*Problem to work on*
From the article below on Yorba Linda's finances, extract word for word the passage between "According to Catlett, declines" and "stores, among others.", inclusive.

*Given text*
----

Thursday, December 10, 2020

Yorba Linda's city government weathers pandemic 'exceptionally well,' official says in report on taxes

 

So far, Yorba Linda “has weathered the COVID-19 pandemic exceptionally well in comparison to many neighboring jurisdictions,” due to better-than-expected sales tax collections, regular property tax revenue and continued strong building construction activity.

That's the judgment of Finance Director Scott Catlett, as outlined in his most recent report to City Council members detailing the city's current financial condition and offering projections for the remainder of the fiscal year ending June 30, 2021.

The “brightest news” of the past fiscal year, noted Catlett, was a pickup in sales tax income during the final months. While the year ended $442,000 below an estimate when the budget was adopted in June 2019, the city's portion of the tax was $448,000 above an April 2020 revised projection.

According to Catlett, declines in sales tax revenue were smaller than what was experienced state and countywide because of the city's retailer mix, identified as Costco, office furniture and grocery stores, among others.

Also, growth in the city's allocation from the county's sales tax pool, which includes revenue from online sales that have taken the place of brick-and-mortar sales during the pandemic, was larger than anticipated.

With major theme parks and shopping centers closed...the city's share of the pool is now measurably higher than it was prior to the stay-at-home order. Unfortunately for some neighboring cities, this growth in Yorba Linda's pool allocations was balanced against reductions in the pool allocations to these cities,” Catlett stated.

At the June 30 close of the past fiscal year, sales tax revenue, the city's second-highest income stream, totaled $7.2 million. Property taxes brought in $20.5 million and fees and permits related to building, engineering and planning totaled $2 million, up $100,000 from April's revised projection.

And while park and recreation revenues were $780,000 below the 2019 adopted budget and $440,000 below the April revision, most of the decline was offset by savings in part-time staffing and contract costs, according to Catlett.

The city is projected to end the current fiscal year with a $1.3 million general fund surplus, which, when added to present-day reserves, would total 58% of a year's operating budget, above a city policy of retaining a 50% reserve balance.

The city-owned Black Gold Golf Club also is expected to do better this fiscal year, probably without another city subsidy.

Officials were expecting to support operations with a $530,000 subsidy from the city's general fund due to the course closure earlier this year, but only $410,000 was needed because the club reopened earlier than expected.

So, the city is using the $120,000 remaining subsidy for deferred capital improvement projects, including new furniture for the restaurant and new carpeting to “improve the marketability of the facility and enhance the experience for customers.”

----

(Dataset entries)
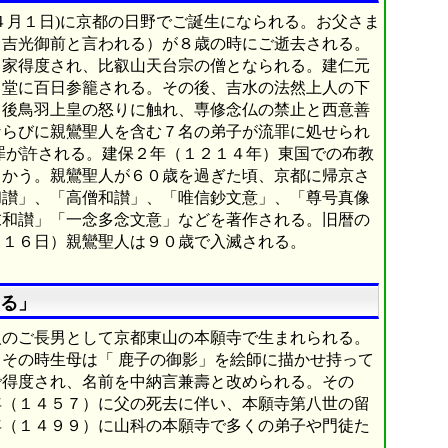
４月１日)に京都の日野でご誕生になられる。お父さま
（吉光御前と言われる）が８歳の時にご逝去される。
出家得度され、比叡山天台宗の僧となられる。建仁元
角堂に百日参籠される。その後、吉水の法然上人の下
、後鳥羽上皇の怒りに触れ、専修念仏の禁止と西意善
ならびに親鸞聖人を含む７名の弟子が流罪に処せられ
罪が許される。建保２年（１２１４年）東国での布教
向かう。親鸞聖人が６０歳を過ぎた頃、京都に帰京さ
和讃」、「高僧和讃」、「唯信鈔文意」、「尊号真像
末和讃」「一念多念文意」などを著作される。旧暦の
月１６日）親鸞聖人は９０歳で入滅される。
る」
人のご長男として京都東山の本願寺で生まれられる。
その時生母は「 鹿子の御影」を絵師に描かせ持って
で得度され、名前を中納言兼壽と改められる。その
年（１４５７）に父の死去に伴い、本願寺第八世の留
年（１４９９）に山科の本願寺で多くの弟子や門徒た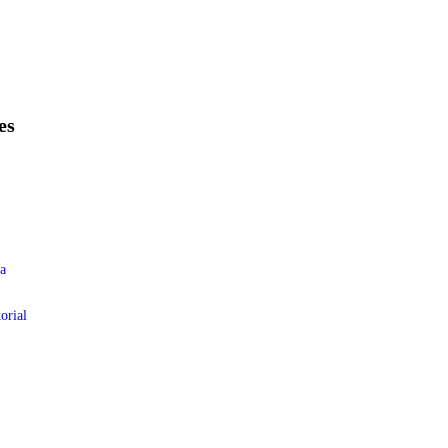
es
a
orial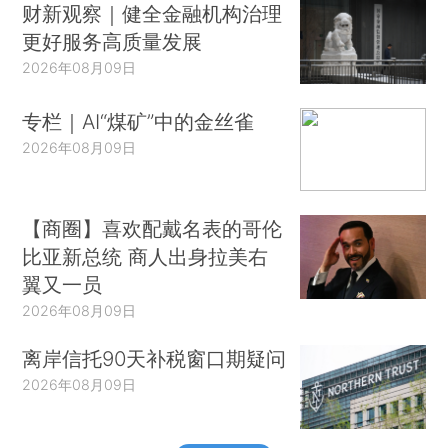
财新观察｜健全金融机构治理
更好服务高质量发展
2026年08月09日
专栏｜AI“煤矿”中的金丝雀
2026年08月09日
【商圈】喜欢配戴名表的哥伦
比亚新总统 商人出身拉美右
翼又一员
2026年08月09日
离岸信托90天补税窗口期疑问
2026年08月09日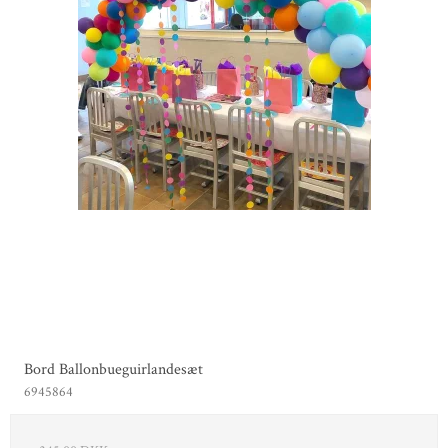
Bord Ballonbueguirlandesæt
6945864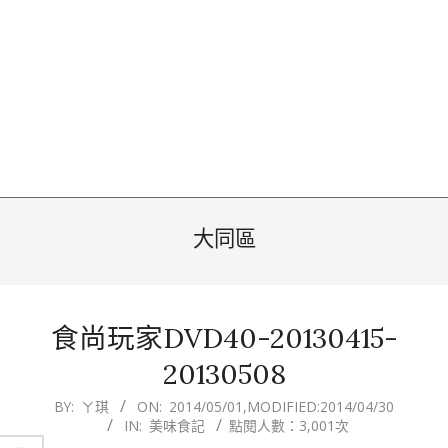
大同區
食尚玩家DVD40-20130415-
20130508
2014-
BY:
ㄚ琪
ON:
2014/05/01
,MODIFIED:
2014/04/30
IN:
美味食記
點閱人數：3,001次
05-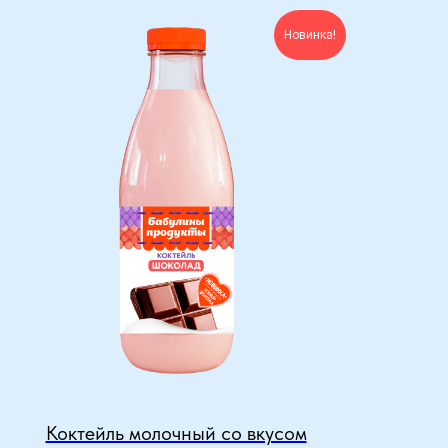
Новинка!
Коктейль молочный со вкусом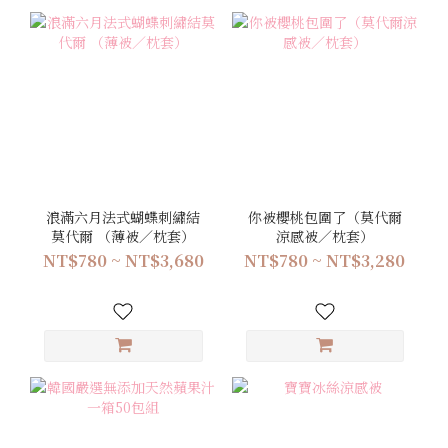
浪滿六月法式蝴蝶刺繡結
你被櫻桃包圍了（莫代爾
莫代爾 （薄被／枕套）
涼感被／枕套）
NT$780 ~ NT$3,680
NT$780 ~ NT$3,280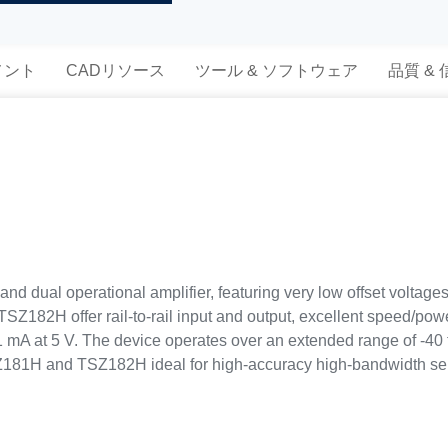
メント
CADリソース
ツール & ソフトウェア
品質 &
ual operational amplifier, featuring very low offset voltages wi
182H offer rail-to-rail input and output, excellent speed/pow
 mA at 5 V. The device operates over an extended range of -40 
Z181H and TSZ182H ideal for high-accuracy high-bandwidth sen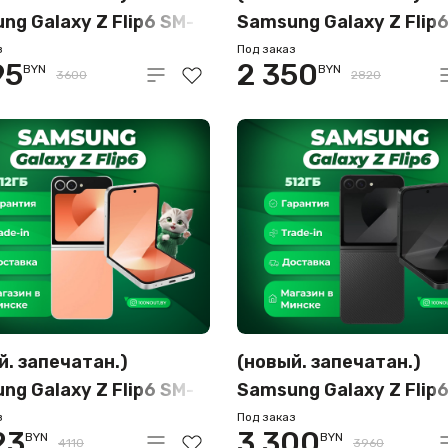
ng Galaxy Z Flip6 SM-
Samsung Galaxy Z Flip
 12GB/256GB
F741B 12GB/512GB (ж
з
Под заказ
95
2 350
BYN
BYN
иковый)
3600
2820
й. запечатан.)
(новый. запечатан.)
ng Galaxy Z Flip6 SM-
Samsung Galaxy Z Flip
 12GB/512GB
F741B 12GB/512GB (че
з
Под заказ
23
3 300
BYN
BYN
иковый)
4110
3960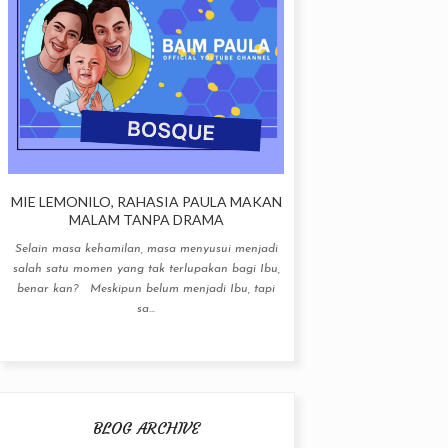
MIE LEMONILO, RAHASIA PAULA MAKAN
MALAM TANPA DRAMA
Selain masa kehamilan, masa menyusui menjadi
salah satu momen yang tak terlupakan bagi Ibu,
benar kan? Meskipun belum menjadi Ibu, tapi
sa...
BLOG ARCHIVE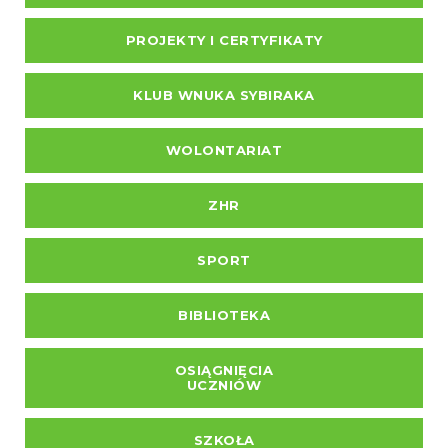
PROJEKTY I CERTYFIKATY
KLUB WNUKA SYBIRAKA
WOLONTARIAT
ZHR
SPORT
BIBLIOTEKA
OSIĄGNIĘCIA
UCZNIÓW
SZKOŁA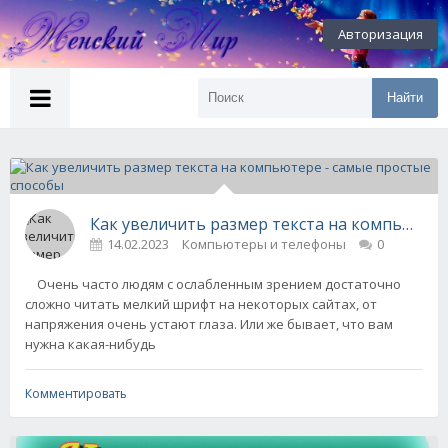
Авторизация
Найти
Как увеличить размер текста на компьютере
14.02.2023
Компьютеры и телефоны
0
Очень часто людям с ослабленным зрением достаточно
сложно читать мелкий шрифт на некоторых сайтах, от
напряжения очень устают глаза. Или же бывает, что вам
нужна какая-нибудь
Комментировать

----

*Output for this task*
According to Catlett, declines in sales tax revenue were smaller than what was experienced state and countywide because of the city's retailer mix, identified as Costco, office furniture and grocery stores, among others.